Posted by: Steven Lubet | Aug 24, 2017 8:23:11 AM
Shima, fair question. Although I'm not saying it doesn't happen to me: Much of it does, just as students did much of it to professors when I was a student. I just don't know if there's more of it now. For example, I was often late to class as a student, and now some students are often late to my class. Hard to to know if there is more now than then. And I rarely hire research assistants, so I can't tell if students are late or flake out more now than they did in the past
Posted by: Orin Kerr | Aug 24, 2017 1:33:46 AM
Hi Shima, I'm junior & female and I don't really get flaked on by students, nor are they tardy to class or meetings. I teach at a small school, fwiw, and I am very clear in my syllabus that if a student needs to reschedule a meeting with me s/he should do so by midnight the night before; my rules about deadlines in my paper class are also fairly strict and explicit. I stress professionalism and I also tell them if they do miss a class or take a pass on a given day, they need not explain why, they simply can't exceed the maximum absences.
Posted by: writey spice | Aug 23, 2017 11:35:51 PM
Interesting Orin. I have my theories as to why this never happens to Orin (same reason students don't call him by his first name), though I don't know about any of the rest of you. I would love to hear the perspective of any female, junior (or junior looking) or minority professors in case that is a factor here.
Posted by: Shima baughman | Aug 23, 2017 9:44:17 PM
I don't receive student assignments late, nor are my research assistants ever late with their work.
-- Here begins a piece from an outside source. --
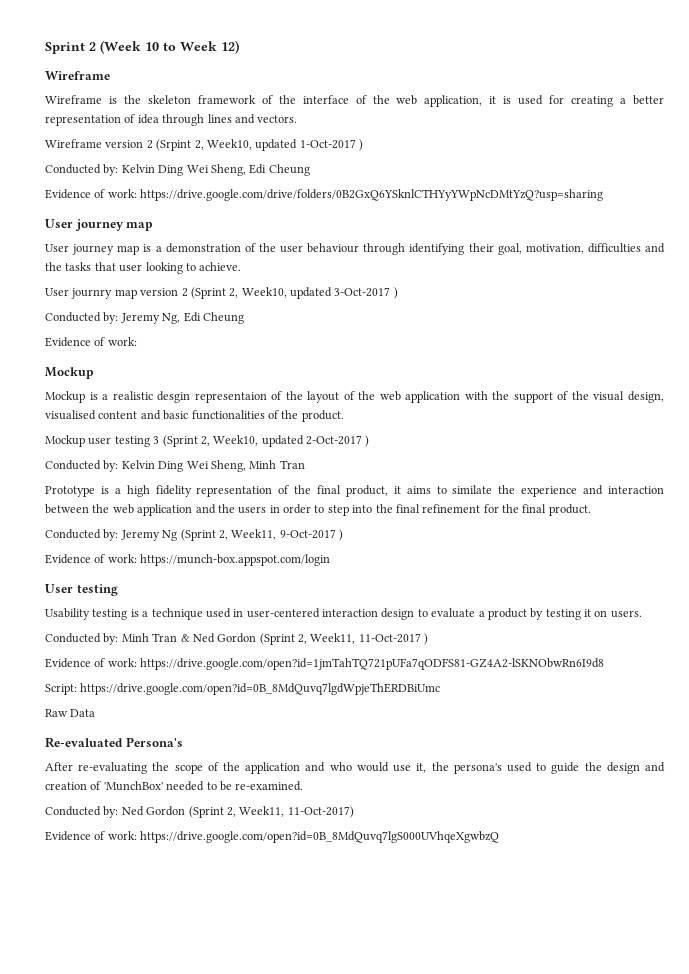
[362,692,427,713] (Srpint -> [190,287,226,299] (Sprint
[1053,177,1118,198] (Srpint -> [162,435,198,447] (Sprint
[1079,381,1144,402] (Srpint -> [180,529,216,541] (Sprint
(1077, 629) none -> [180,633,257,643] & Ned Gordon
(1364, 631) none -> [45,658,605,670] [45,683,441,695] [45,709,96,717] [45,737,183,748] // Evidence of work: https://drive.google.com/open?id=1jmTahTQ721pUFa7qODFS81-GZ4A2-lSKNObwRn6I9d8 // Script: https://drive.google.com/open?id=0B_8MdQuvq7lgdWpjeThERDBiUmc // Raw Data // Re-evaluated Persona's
I have four or five at a time, and very short deadlines, and they never miss them. My students also don't no-show for class without telling me. So I am not sure what to say.
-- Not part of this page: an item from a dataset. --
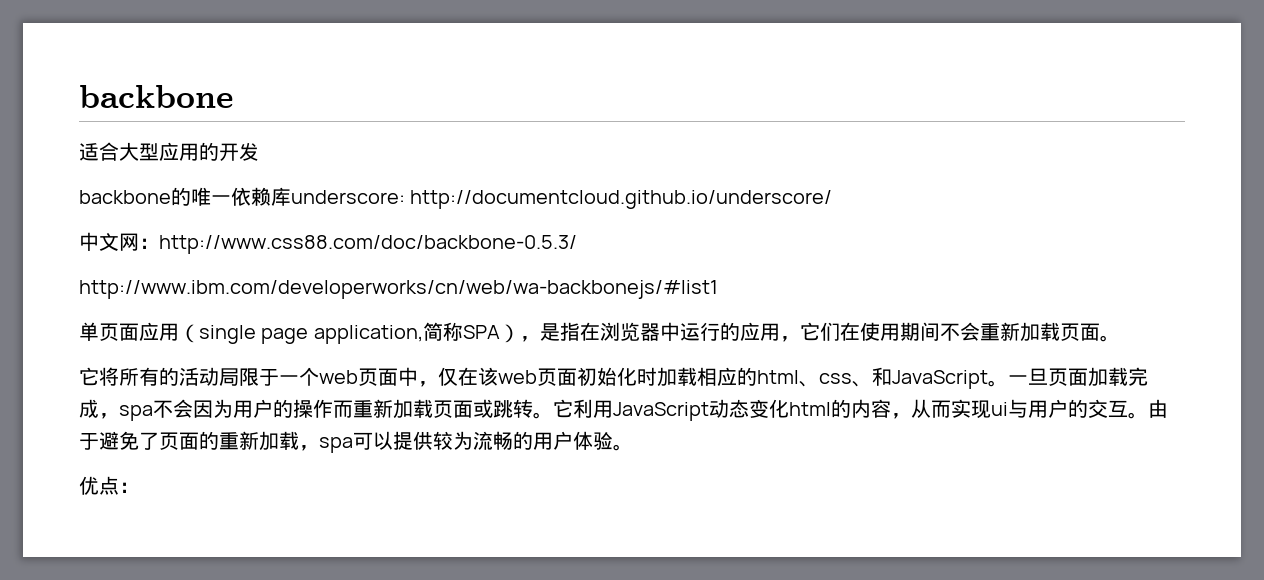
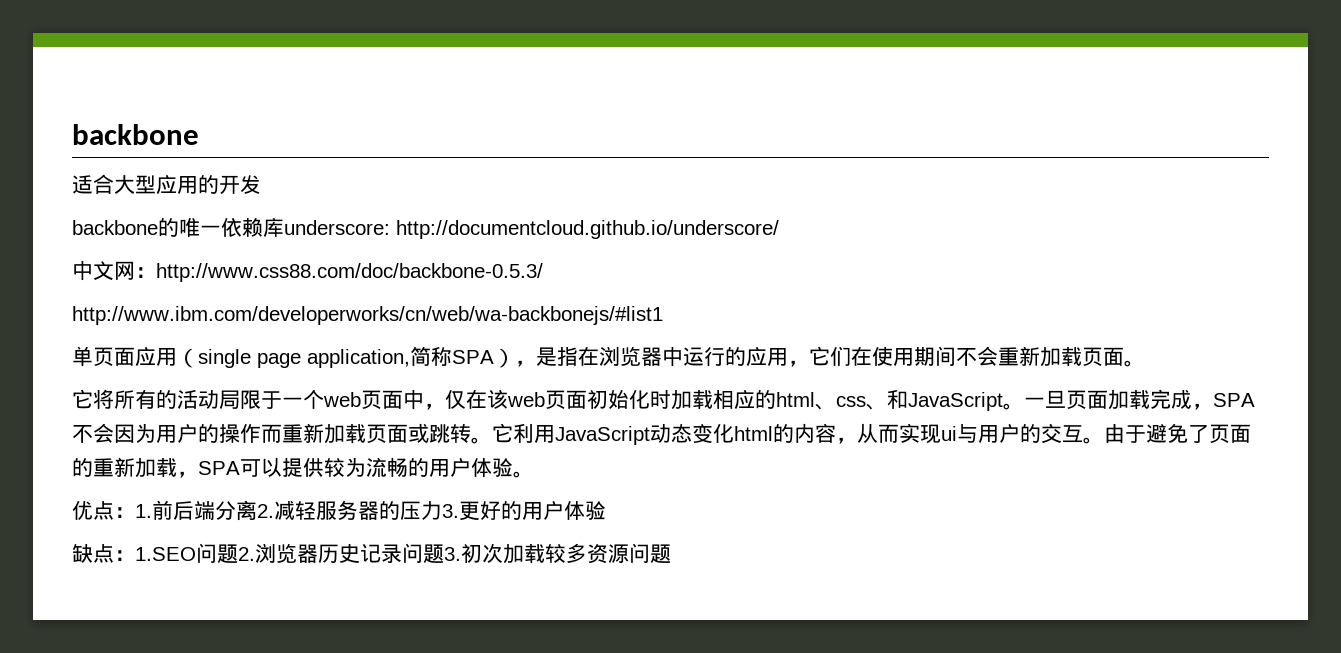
[119,405,153,421] spa -> [1213,393,1255,407] SPA
[319,437,353,453] spa -> [198,461,240,475] SPA
(139, 487) none -> [135,500,606,521] [72,543,671,564] 1.前后端分离2.减轻服务器的压力3.更好的用户体验 // 缺点：1.SEO问题2.浏览器历史记录问题3.初次加载较多资源问题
Posted by: nana | Aug 23, 2017 9:34:52 PM
You may well be right Shima but my cynical inner voice keeps singing that song from Bye bye Birdie, "Why can't they be like we were, perfect in every way? Oh what's the matter with kids today?"
Posted by: PaulB | Aug 23, 2017 9:11:15 PM
Asher, clearly I was using the Reddit link as a joke about modern dating. There is a lot more where that came from though.
Posted by: Shima baughman | Aug 23, 2017 9:09:08 PM
It hasn't occurred to me that there is an increased amount of cancellation now as compared to in the past. Off the top of my head, it seems pretty much the same. But it's really hard to measure such impressions, I think.
Posted by: Orin Kerr | Aug 23, 2017 8:52:57 PM
I just can't resist asking whether linking to Reddit threads (about Okcupid, no less) as "document[ation]" of what's "clearly" happening in the culture these days is the new Prawfsblawg normal. A Reddit thread "documents" the anecdotal and very possibly fictional experiences of a handful of anonymous Reddit users. I don't know that there's any evidence that date cancelation is more common today than at any other time in the history of modern dating; certainly classical Hollywood film suggests that stand-ups, as they were then called, were common enough.